Direct Transfer BulkImports::PipelineWorker
and BulkImports::PipelineBatchWorker
jobs may run for an extended period, which isn't ideal for several important reasons:
- Long-running jobs accumulate more memory usage over time, leading to memory bloat.
- If jobs take too long, they can block threads, reducing the ability to process other jobs efficiently, especially on self-managed instances where Sidekiq jobs are not prioritized by default.
- Problematic jobs continue running even after the migration is canceled.
- Long-running jobs are more likely interrupted by Sidekiq restarts caused by Sidekiq Memory Killer or code deployment. Although this is less important, on 17.5, the maximum interruption limit was increased from 3 to 20.

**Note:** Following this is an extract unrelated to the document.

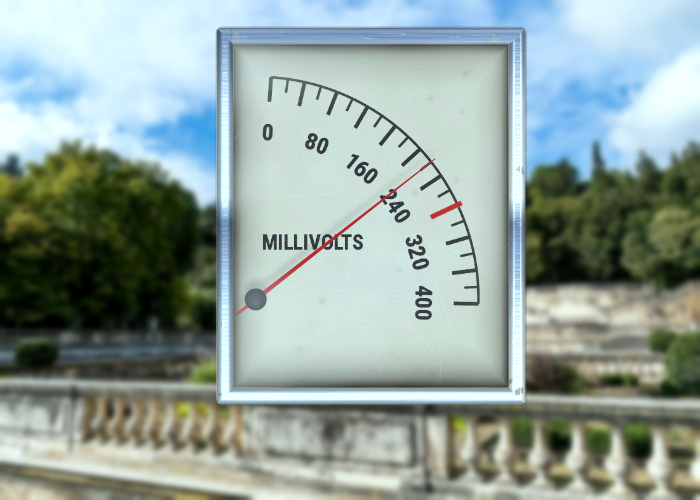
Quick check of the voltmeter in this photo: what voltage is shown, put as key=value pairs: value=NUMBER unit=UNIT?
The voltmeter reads value=220 unit=mV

Based on the Kibana logs, an execution of BulkImports::PipelineBatchWorker
took 9000 seconds (2.5 hours), and in 99% of the executions, it took longer than 2120 seconds (36 minutes) on GitLab.com.
When migrating the NodeJS project to the 2k instance, the jobs took much longer, sometimes more than 4 hours, since the instance has fewer available resources than GitLab.com.
Proposed solution
To reduce job execution time, one approach is to re-enqueue the job at regular intervals, such as every 5 minutes. This method is suitable for NDJSON pipeline jobs as they can resume from where they left off. However, for this approach to be effective, we must update Direct Transfer to store the downloaded relation exported files at the destination. Otherwise, the files would need to be downloaded again each time the pipeline is restarted. This update is necessary for the air-gapped migration. Additionally, it will allow us to directly read files from the object store without needing to decompress them.